No te lo puedo creer


"No te puedo creer" es una expresión muy común en Argentina para referirse a una situación anómala, algo con lo que no contábamos y que altera profundamente nuestro estado de ánimo, llevándonos a cometer actos que parecen escapar a nuestro control. Relatos salvajes es un muestrario de situaciones de ese calado: todos los pasajeros de un avión descubren que tienen algo en común con el piloto que gobierna la nave, y al que en su día menospreciaron; una camarera atiende sin dar crédito al hombre que causó el suicidio de su padre; un conductor con prisa debe hacer frente a otro colega desquiciado que se niega a dejarse adelantar; un desactivador de bombas, harto de ver cómo la grúa se lleva su coche una y otra vez sin atender a sus explicaciones, decide darle un escarmiento al gobierno municipal convirtiéndose en un ídolo local; una novia descubre que ha sido engañada por su recién estrenado marido y decide darle un escarmiento en una surrealista celebración; un hombre adinerado decide esconder a su hijo, que ha atropellado mortalmente a una embarazada, colocando en su lugar a su sirviente.

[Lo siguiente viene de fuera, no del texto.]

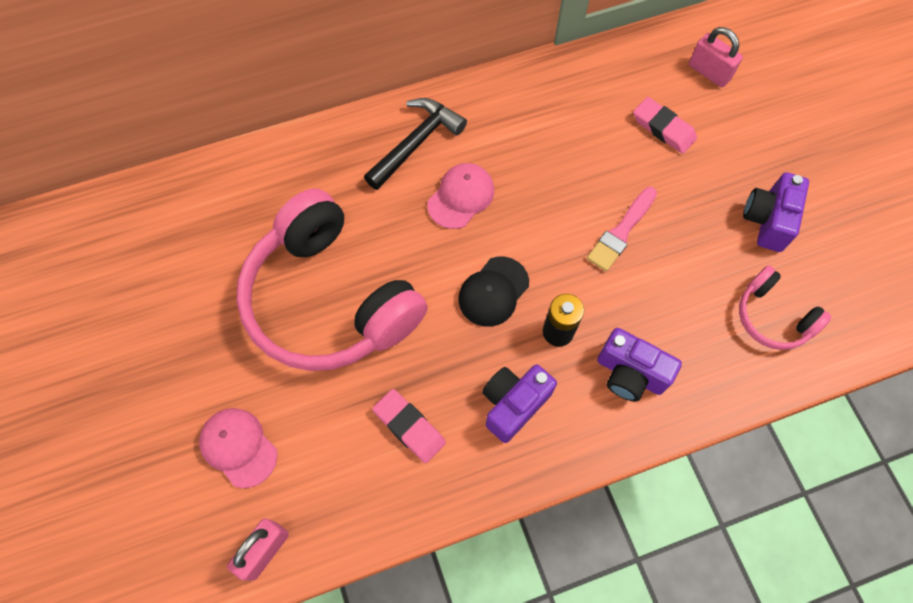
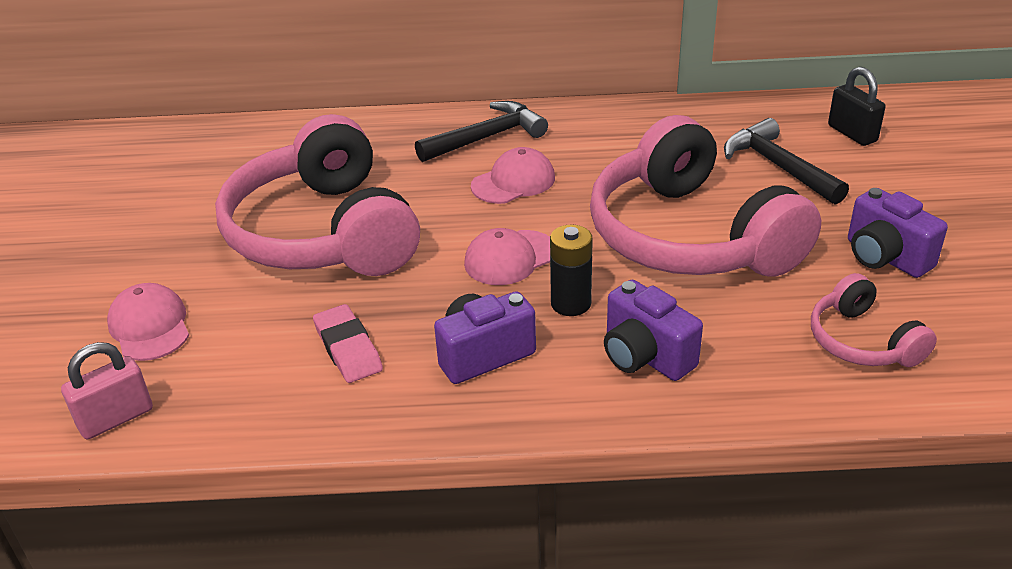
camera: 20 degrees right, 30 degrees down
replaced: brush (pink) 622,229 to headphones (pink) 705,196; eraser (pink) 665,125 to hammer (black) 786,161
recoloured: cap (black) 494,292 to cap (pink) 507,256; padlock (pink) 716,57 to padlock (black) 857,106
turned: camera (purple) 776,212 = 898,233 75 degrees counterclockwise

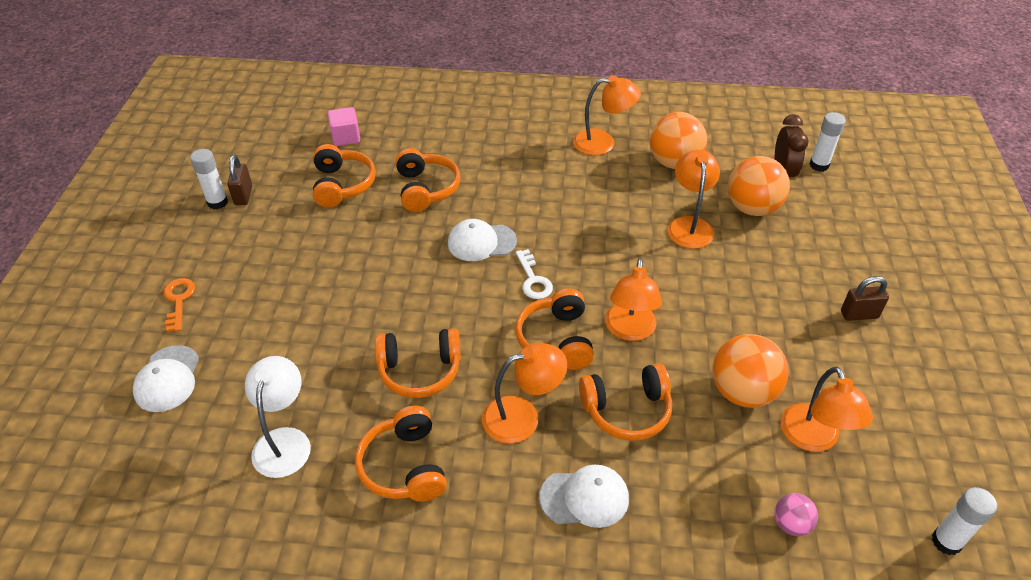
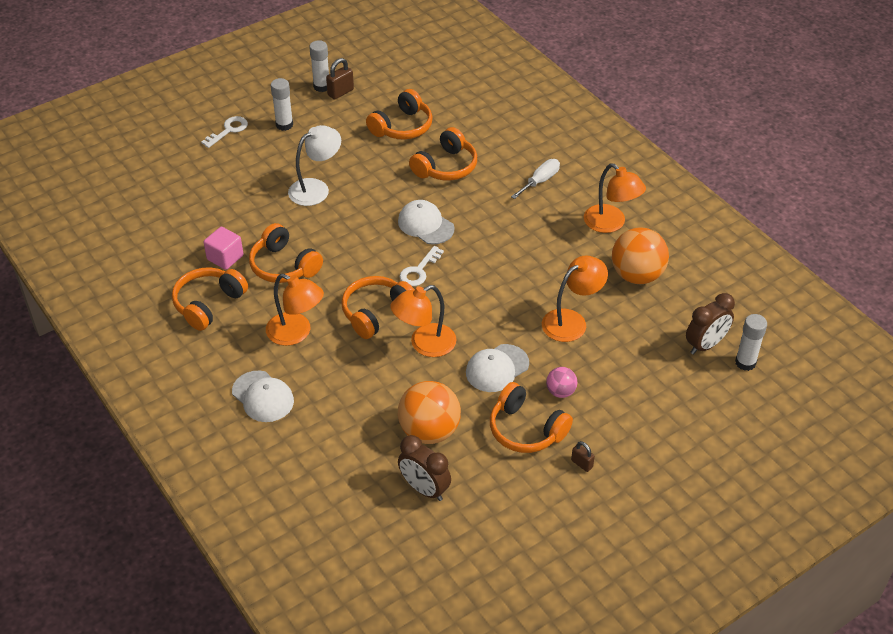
camera: 50 degrees right, 0 degrees up
removed: ball (orange) 759,186
added: screwdriver (white) 535,179
moved: cap (white) 166,378 to 497,368; lamp (white) 278,417 to 314,165; cube (pink) 344,126 to 223,248; headphones (orange) 625,402 to 531,417; ball (pink) 796,514 to 561,382; glue stick (white) 964,521 to 282,104
replaced: lamp (orange) 827,409 to clock (brown) 424,468
recoloured: key (orange) 179,305 to key (white) 224,132
resized: padlock (brown) 865,298 = 583,456 x0.64

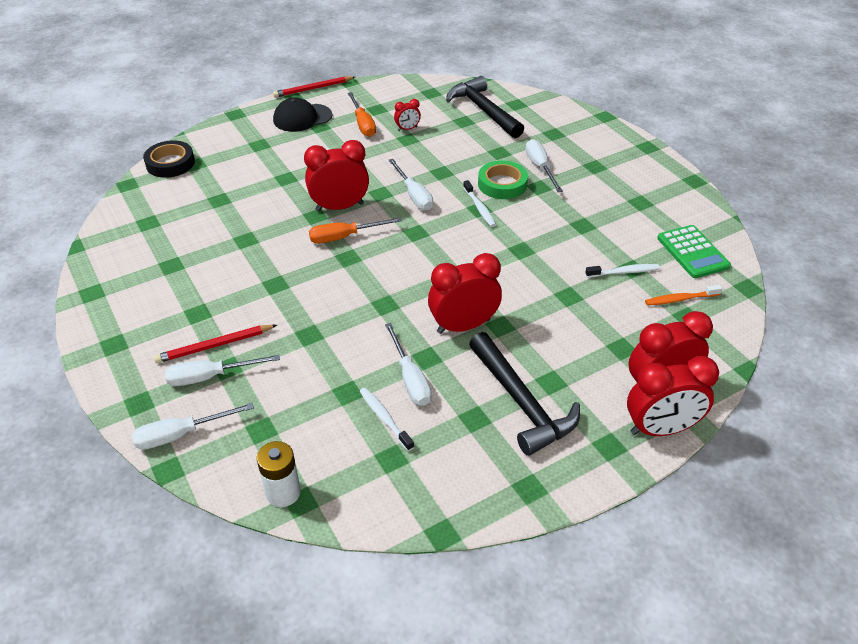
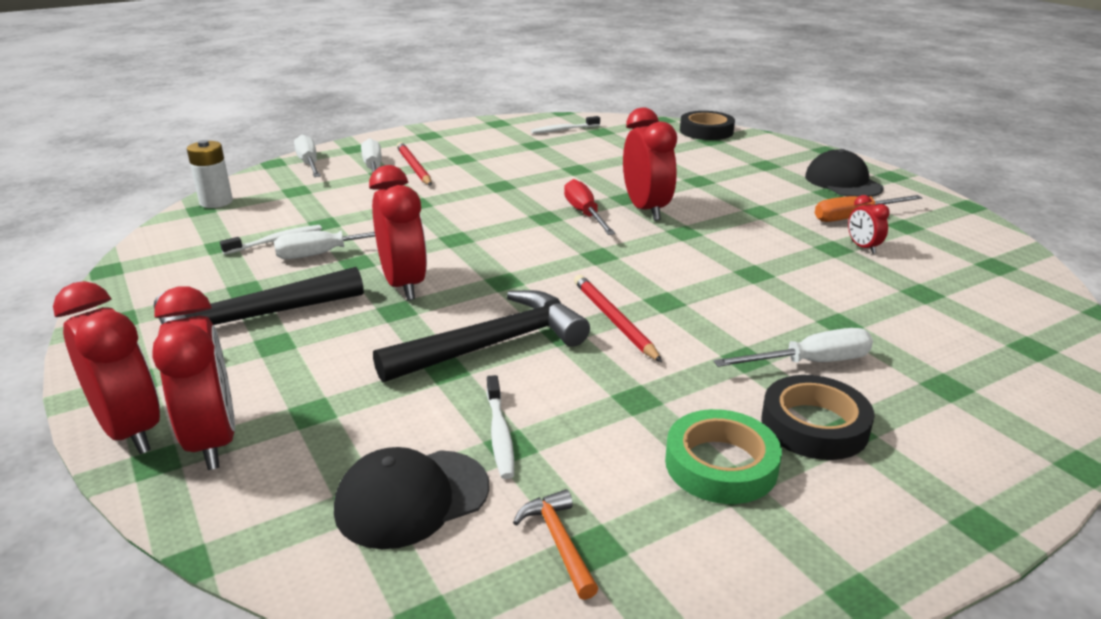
camera: 90 degrees right, 15 degrees down
removed: screwdriver (white) 410,184
added: tape (black) 818,417
moved: pencil (red) 314,87 to 618,318; hammer (black) 485,107 to 481,336; toothbrush (white) 479,203 to 565,125; tape (green) 503,179 to 723,456
replaced: toothbrush (orange) 684,295 to cap (black) 411,498; calculator (green) 694,251 to hammer (orange) 555,544
recoloured: screwdriver (orange) 355,230 to screwdriver (red) 589,207
turned: clock (red) 673,396 = 106,367 150 degrees clockwise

El joven argentino Damián Szifron, que hasta la fecha sólo había dirigido dos películas poco recordadas -El fondo del mar (2003) y Tiempo de valientes (2005)- y participado en varias teleseries, se ha convertido de la noche a la mañana en un nombre a seguir con este film de episodios que tiene, ya desde su clarificador título, coartada para desfasar y provocar cualquier cosa menos la indiferencia. Los diferentes episodios, desde el magnífico prólogo al esperpento final, nos llevan por los territorios de la sorpresa, la desesperación, la rabia, la desvergüenza, la honestidad con uno mismo, la justicia, etc, para desembocar en una catarsis que pone fin a todo y que se revela necesaria para empezar otra vez de cero. Szifron tiene la virtud de hacernos conectar enseguida con el protagonista de la pesadilla y lograr que nos preguntemos si obraríamos como él de encontrarnos en una situación similar. Las imágenes, viscerales, nos sitúan en una dimensión donde ya no hay vuelta atrás y tenemos que apechugar con las consecuencias. Sin duda, una lección de puro cine donde todos los actores rayan a gran nivel.